To fight against our fat shaming culture doesn’t mean we must now rail against women who want to lose weight. It doesn’t mean, for example, rejecting a person or family’s efforts to get fit, or deal with diabetes. People have various ways that they care for and protect their bodies across their lives. Sometimes these include eating in new ways or moving more, and sometimes it involves losing weight. Some bodies also expand and contract at different points in the life course without purposeful, hell-bent effort.

But I am against the way we muster such contempt for fatness, that we approach the task of crafting an ideal body with such disrespect for that body, that in response our bodies have to quietly plan counter-coup attempts.

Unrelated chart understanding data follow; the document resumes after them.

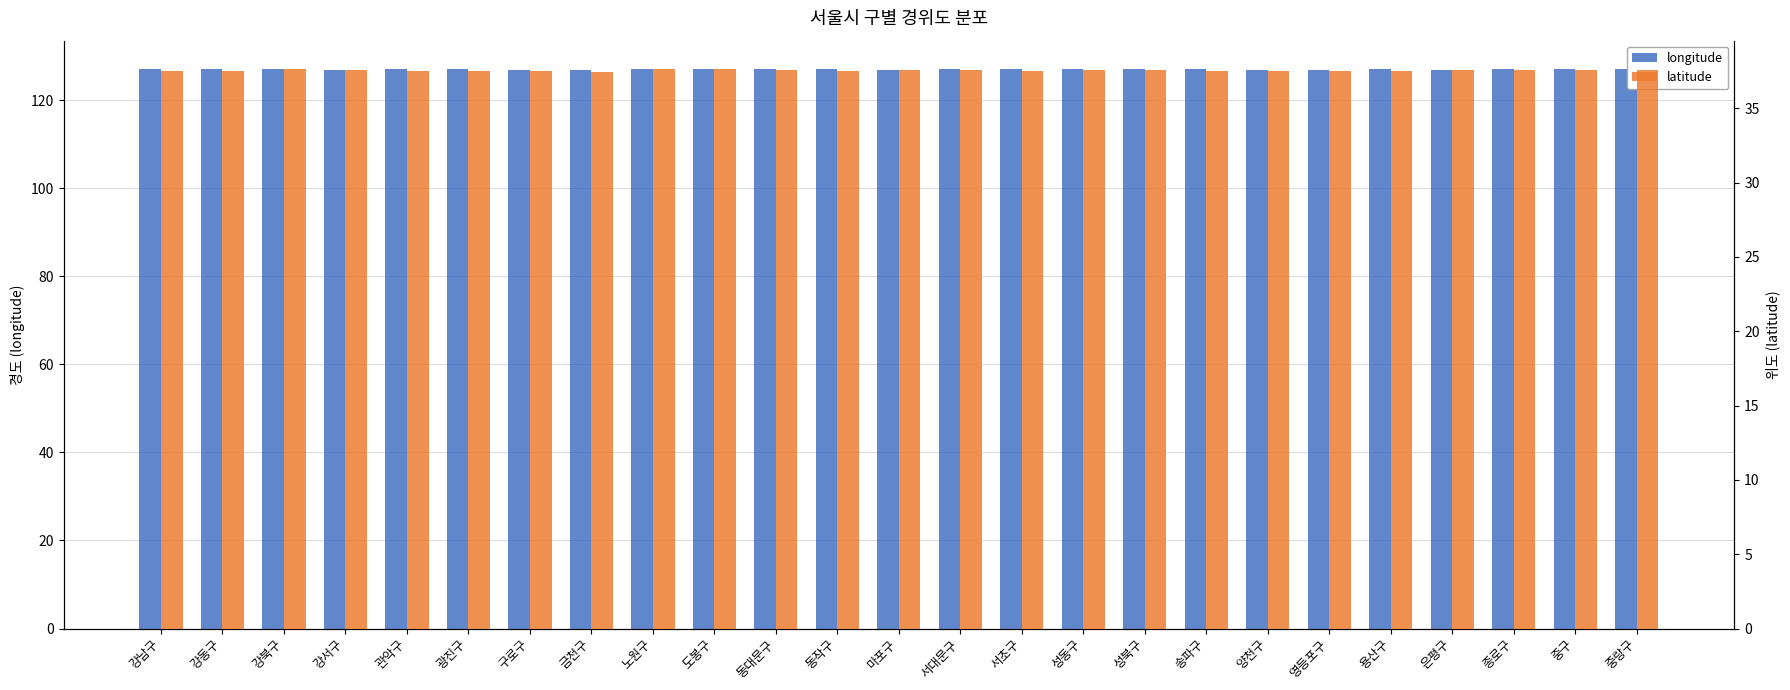

Reading left to right, transcribe all the data shown in this chart.

longitude: 127.0	127.1	127.0	126.9	127.0	127.1	126.9	126.9	127.1	127.0	127.0	126.9	126.9	126.9	127.0	127.0	127.0	127.1	126.9	126.9	127.0	126.9	127.0	127.0	127.1
latitude: 37.5	37.5	37.6	37.5	37.5	37.5	37.5	37.4	37.7	37.7	37.6	37.5	37.6	37.6	37.5	37.6	37.6	37.5	37.5	37.5	37.5	37.6	37.6	37.6	37.6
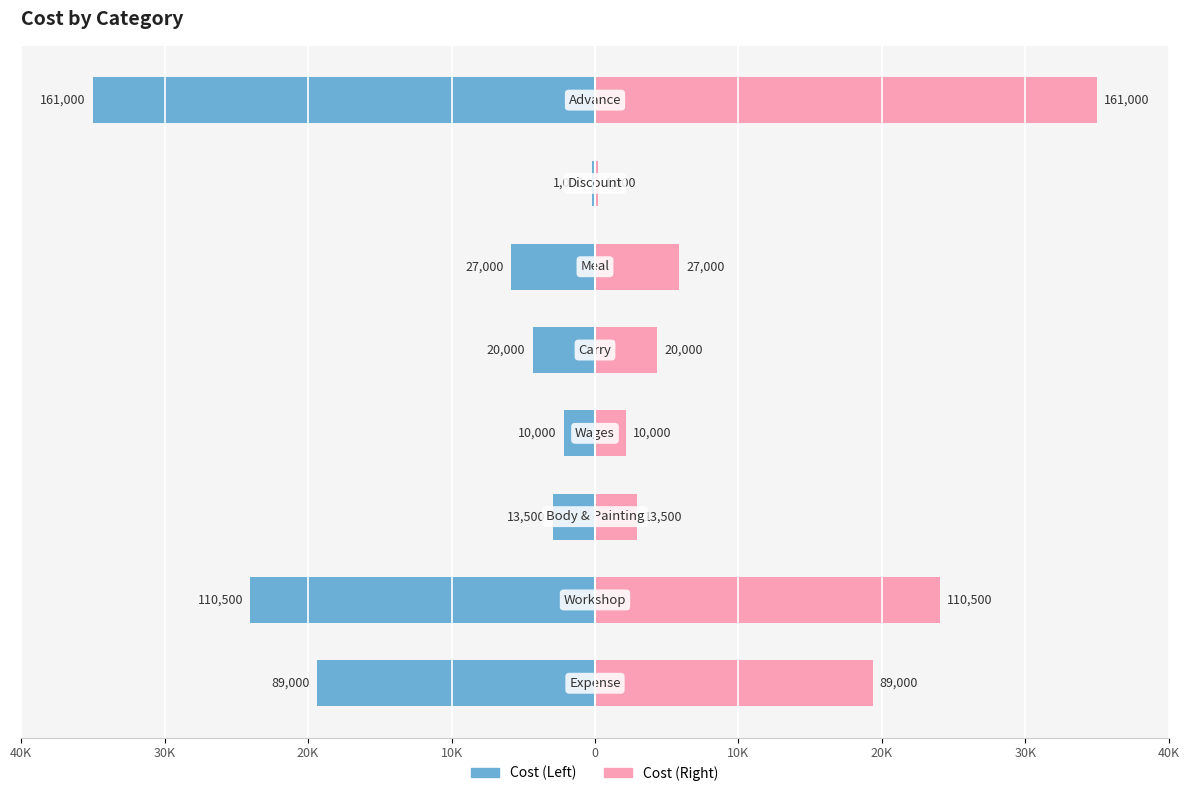

Rank the series at 0 from lowest to highest value.

Cost (Left), Cost (Right)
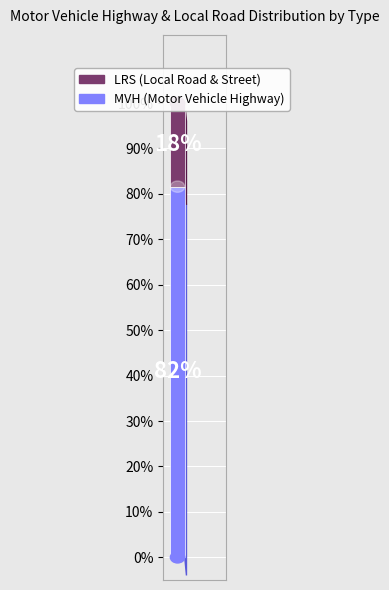

Does any single category account for the majority?

Yes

I hate that we turn our bodies into battlegrounds in the process. And any women bigger than our beauty norms who feel quite happy with themselves, just as they are, must fight against a social tide of disapproval so strong that to be content in a fat body has become a radical act of cultural defiance.

And I wish the medical profession would think harder about what it means to pathologise obesity in a society that already hates fatness, and particularly hates it in women. For to tell a woman she has a ‘problem’ with her body is to give her one more reason to turn against it as the enemy. And It’s not to ask her what she needs in life, whether she feels safe, or seen, or loved, or to enquire about the conditions she would need to flourish in the way she wants to flourish. Couldn’t we let her body, in whichever shape it settles, be the outcome of attending to these questions first, rather than the problem in need of fixing in order to address them?

I wish that after over 60 years of women complaining about the pressure to be unrealistically thin something would actually change. I’m sick of how intractable this crap is. I’m sick of how resigned we’ve become to expecting this pressure to surround us like oxygen.

I’m talking actual, real change. Not little tokens, or exceptions that prove the rule. Like banning French catwalk model who look like they haven’t eaten in a year while still normalizing models that look like they haven’t eaten in a month. Or the rise of the new ‘niche market’ in plus size models, still perfectly proportioned and only ever a little bit fat.

I wish I could offer a pithy solution to this crazy mess. I haven’t got one. It’s certainly no use telling a woman who believes she’s fat to just be body positive and love herself, when everything around her is saying the opposite. In most instances, that’s just setting her up to fail with her fatness, once again. The issue of fatness and its consequences have to stop being simply a task for individual internal effort.

Maybe we just need to collectively rage against the skinny machine. Whenever we come across it. Calling it out. Being louder. More indignant. All of us. All the time. Maybe that would be a good place to start. Let me put this simply. Women do not need to hate themselves this way. It is not inevitable.